Inhalant Abuse Leading to Addiction

Inhalants are addictive, and frequent, long-time users often report to having cravings and desires for their inhalant of choice. Additionally, dependence is seen when individuals stop using and begin experiencing mild withdrawal symptoms. Also, studies show that those that have abused inhalants during childhood are at a higher risk for developing concurring addictions to alcohol, cigarettes, and other addictive substances. Inhalants are a central nervous system depressant, which provides a response to dopamine receptors in the brain. Much like illegal drugs such as heroin and cocaine, dopamine plays a part in an individual’s feelings of euphoria and relaxation after inhalant abuse.

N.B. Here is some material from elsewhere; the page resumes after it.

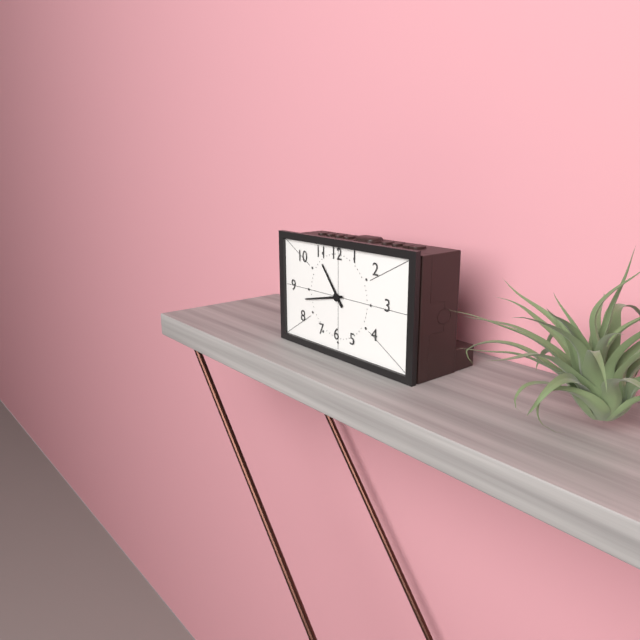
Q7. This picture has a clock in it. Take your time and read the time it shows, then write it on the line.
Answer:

And, just like illicit hard drugs seen on the street, this dopamine reaction in the brain can lead to both physical and psychological addiction.

Treatment for Inhalant Abuse

Treatments for addiction to inhalants call for medical stability and therapy. Additionally, treatment for addiction is successful in those that wish to seek help. No one can convince or decide for an individual that they need treatment, so if your loved one is using inhalants, it is vital for you to educate them on the dangers of their actions. Since many inhalant abusers are younger individuals, it is our duty as parents, caregivers, and family to teach our youth about the consequences of their actions so they do not leave this earth too early. If you or a loved one requires treatment for inhalant addiction, please reach out for help as soon as possible. One more inhalant use could be your last.